I've been trying to save the world since I was 18.  One company halting off shore drilling would do more for the planet than I could in my entire life.  That's kind of discouraging to think about.  But look at Bill Gates.  There's a guy I really disliked for years, but he's turned around and doing a lot of good things now.  I wish more would take after him instead of Enron.
and they don't sleep at night so good anymore... ; )
Too many people on the Earth. Overpopulation is the root of environmental problems. There is little to no hope of reversing this trend. Competition for resources will increase exponentially. Grace thanks for your efforts on environmental issues. Wanderer- You are right its a pressing issue to gain control over corruption, but other important issues loom.
Its a good point, its something I've been worrying about for a long time. There are things we can do in the meantime, but eventually we will have to figure out how to humanely control our populations.
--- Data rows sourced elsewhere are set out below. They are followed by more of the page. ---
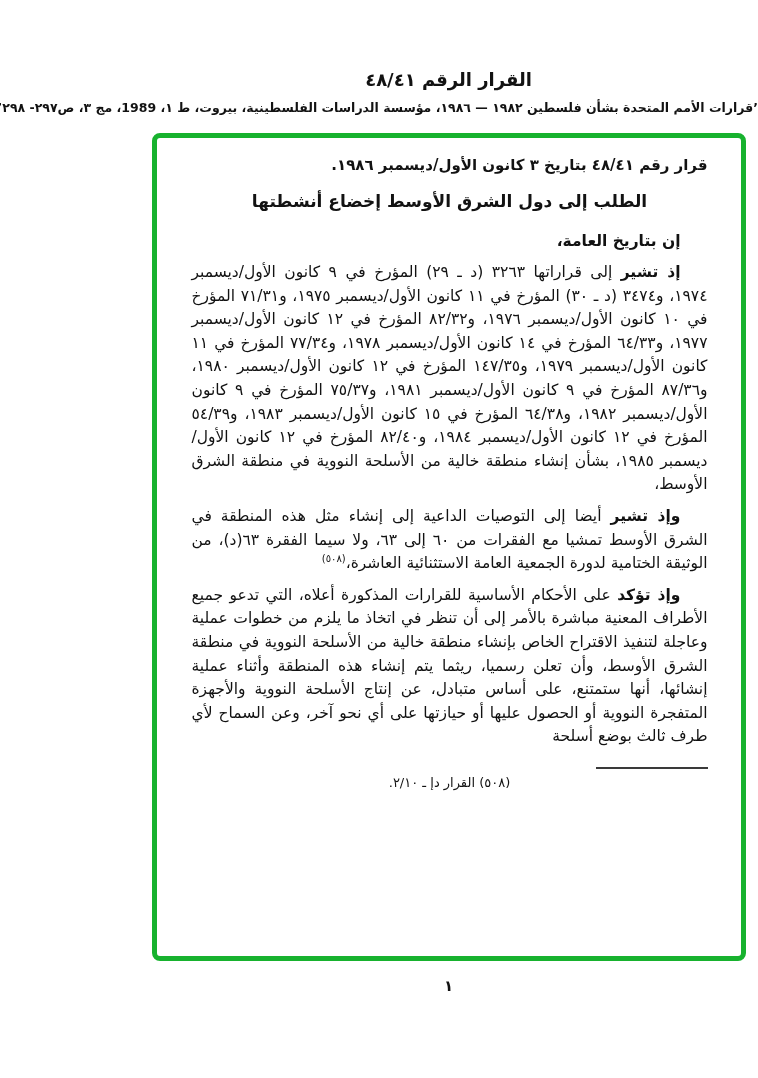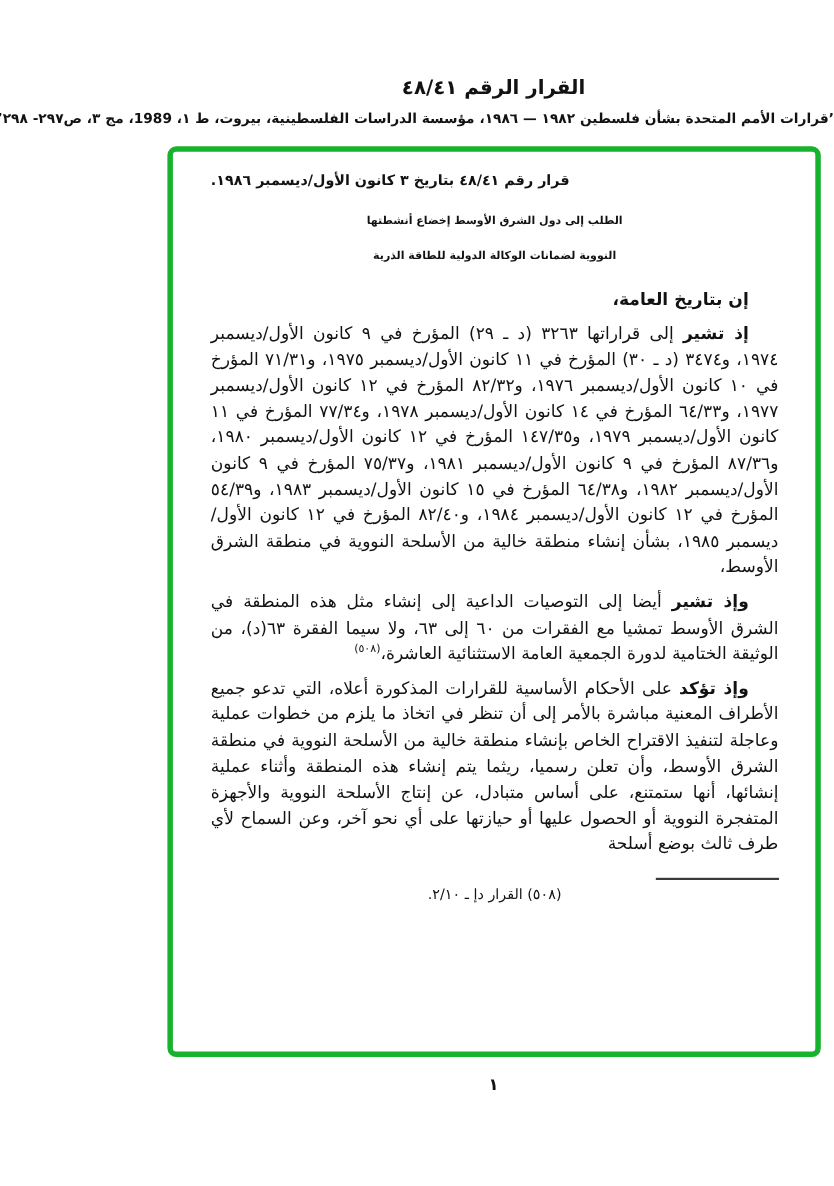--- a/index.html
+++ b/index.html
@@ -31,25 +31,25 @@
   
   .res-box {
     width: 594px; height: 828px;
     margin: 17px auto 0 auto;
     border: 5px solid var(--accent-green);
     border-radius: 8px;
     padding: 16px 33px 0 35px;
     overflow: hidden;
   }
   .res-date {
-    text-align: left; font-weight: bold; font-size: 13px;
+    text-align: right; font-weight: bold; font-size: 15px;
     line-height: 22px; margin: 0 0 10px 0;
   }
   .res-heading {
-    text-align: center; font-weight: bold; font-size: 10px;
+    text-align: center; font-weight: bold; font-size: 17px;
     line-height: 31px;
   }
   .opener {
     margin: 12px 0 0 0;
     font-weight: bold; font-size: 15.5px; line-height: 24px;
     text-indent: 27px;
   }
   .para {
     margin: 8px 0 0 0;
     font-size: 15.5px; line-height: 23.6px;
@@ -89,21 +89,20 @@
     <div class="hdr-title">القرار الرقم ٤٨/٤١</div>
     <div class="hdr-citation">’قرارات الأمم المتحدة بشأن فلسطين ١٩٨٢ — ١٩٨٦، مؤسسة الدراسات الفلسطينية، بيروت، ط ١، 1989، مج ٣، ص٢٩٧- ٢٩٨’</div>
   </div>
 
   <div class="res-box">
 
     <div class="res-date">قرار رقم ٤٨/٤١ بتاريخ ٣ كانون الأول/ديسمبر ١٩٨٦.</div>
 
     <div class="res-heading">
       <div>الطلب إلى دول الشرق الأوسط إخضاع أنشطتها</div>
-      <div>النووية لضمانات الوكالة الدولية للطاقة الذرية</div>
     </div>
 
     <p class="opener">إن بتاريخ العامة،</p>
 
     <p class="para"><b class="lead">إذ تشير</b><span> إلى قراراتها ٣٢٦٣ (د ـ ٢٩) المؤرخ في ٩ كانون الأول/ديسمبر ١٩٧٤، و٣٤٧٤ (د ـ ٣٠) المؤرخ في ١١ كانون الأول/ديسمبر ١٩٧٥، و٧١/٣١ المؤرخ في ١٠ كانون الأول/ديسمبر ١٩٧٦، و٨٢/٣٢ المؤرخ في ١٢ كانون الأول/ديسمبر ١٩٧٧، و٦٤/٣٣ المؤرخ في ١٤ كانون الأول/ديسمبر ١٩٧٨، و٧٧/٣٤ المؤرخ في ١١ كانون الأول/ديسمبر ١٩٧٩، و١٤٧/٣٥ المؤرخ في ١٢ كانون الأول/ديسمبر ١٩٨٠، و٨٧/٣٦ المؤرخ في ٩ كانون الأول/ديسمبر ١٩٨١، و٧٥/٣٧ المؤرخ في ٩ كانون الأول/ديسمبر ١٩٨٢، و٦٤/٣٨ المؤرخ في ١٥ كانون الأول/ديسمبر ١٩٨٣، و٥٤/٣٩ المؤرخ في ١٢ كانون الأول/ديسمبر ١٩٨٤، و٨٢/٤٠ المؤرخ في ١٢ كانون الأول/ديسمبر ١٩٨٥، بشأن إنشاء منطقة خالية من الأسلحة النووية في منطقة الشرق الأوسط،</span></p>
 
     <p class="para"><b class="lead">وإذ تشير</b><span> أيضا إلى التوصيات الداعية إلى إنشاء مثل هذه المنطقة في الشرق الأوسط تمشيا مع الفقرات من ٦٠ إلى ٦٣، ولا سيما الفقرة ٦٣(د)، من الوثيقة الختامية لدورة الجمعية العامة الاستثنائية العاشرة،</span><sup class="fn-ref">(٥٠٨)</sup></p>
 
     <p class="para"><b class="lead">وإذ تؤكد</b><span> على الأحكام الأساسية للقرارات المذكورة أعلاه، التي تدعو جميع الأطراف المعنية مباشرة بالأمر إلى أن تنظر في اتخاذ ما يلزم من خطوات عملية وعاجلة لتنفيذ الاقتراح الخاص بإنشاء منطقة خالية من الأسلحة النووية في منطقة الشرق الأوسط، وأن تعلن رسميا، ريثما يتم إنشاء هذه المنطقة وأثناء عملية إنشائها، أنها ستمتنع، على أساس متبادل، عن إنتاج الأسلحة النووية والأجهزة المتفجرة النووية أو الحصول عليها أو حيازتها على أي نحو آخر، وعن السماح لأي طرف ثالث بوضع أسلحة</span></p>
There are some obvious solutions though, I don't think its necessarily an intractable problem, and I certainly don't think overpopulation is the only real and serious worry we should have. We absolutely need to reform our political systems, and perhaps overpopulation will be a piece on a rational agenda - I do think it should be. But again, it is not the only important issue, and some of these problems, like the auctioning of our democracy, seem to strike even deeper than our long-term, species-wide problems, because they absolutely stand in the way of being able to do anything about those larger issues.